Repeat all the records exactly, omitting pictures.

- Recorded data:
────
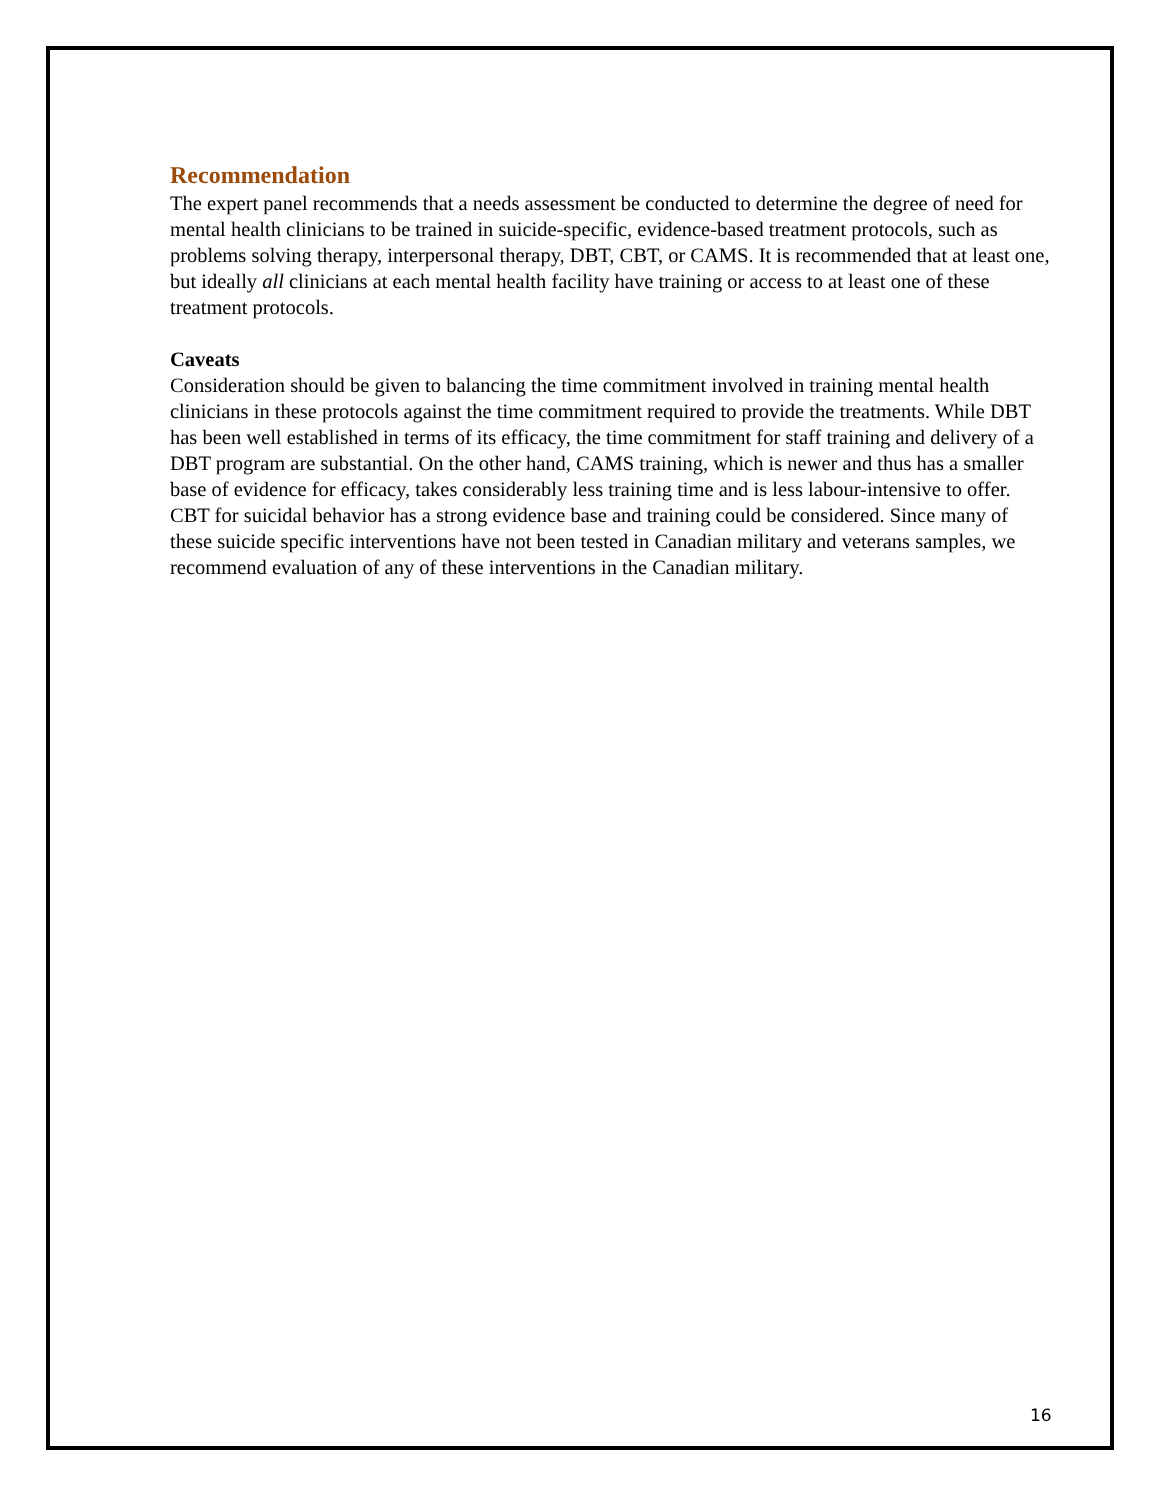Recommendation
The expert panel recommends that a needs assessment be conducted to determine the degree of need for mental health clinicians to be trained in suicide-specific, evidence-based treatment protocols, such as problems solving therapy, interpersonal therapy, DBT, CBT, or CAMS. It is recommended that at least one, but ideally all clinicians at each mental health facility have training or access to at least one of these treatment protocols.
Caveats
Consideration should be given to balancing the time commitment involved in training mental health clinicians in these protocols against the time commitment required to provide the treatments. While DBT has been well established in terms of its efficacy, the time commitment for staff training and delivery of a DBT program are substantial. On the other hand, CAMS training, which is newer and thus has a smaller base of evidence for efficacy, takes considerably less training time and is less labour-intensive to offer. CBT for suicidal behavior has a strong evidence base and training could be considered. Since many of these suicide specific interventions have not been tested in Canadian military and veterans samples, we recommend evaluation of any of these interventions in the Canadian military.
16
────
- Output:
Recommendation
The expert panel recommends that a needs assessment be conducted to determine the degree of need for mental health clinicians to be trained in suicide-specific, evidence-based treatment protocols, such as problems solving therapy, interpersonal therapy, DBT, CBT, or CAMS. It is recommended that at least one, but ideally all clinicians at each mental health facility have training or access to at least one of these treatment protocols.
Caveats
Consideration should be given to balancing the time commitment involved in training mental health clinicians in these protocols against the time commitment required to provide the treatments. While DBT has been well established in terms of its efficacy, the time commitment for staff training and delivery of a DBT program are substantial. On the other hand, CAMS training, which is newer and thus has a smaller base of evidence for efficacy, takes considerably less training time and is less labour-intensive to offer. CBT for suicidal behavior has a strong evidence base and training could be considered. Since many of these suicide specific interventions have not been tested in Canadian military and veterans samples, we recommend evaluation of any of these interventions in the Canadian military.
16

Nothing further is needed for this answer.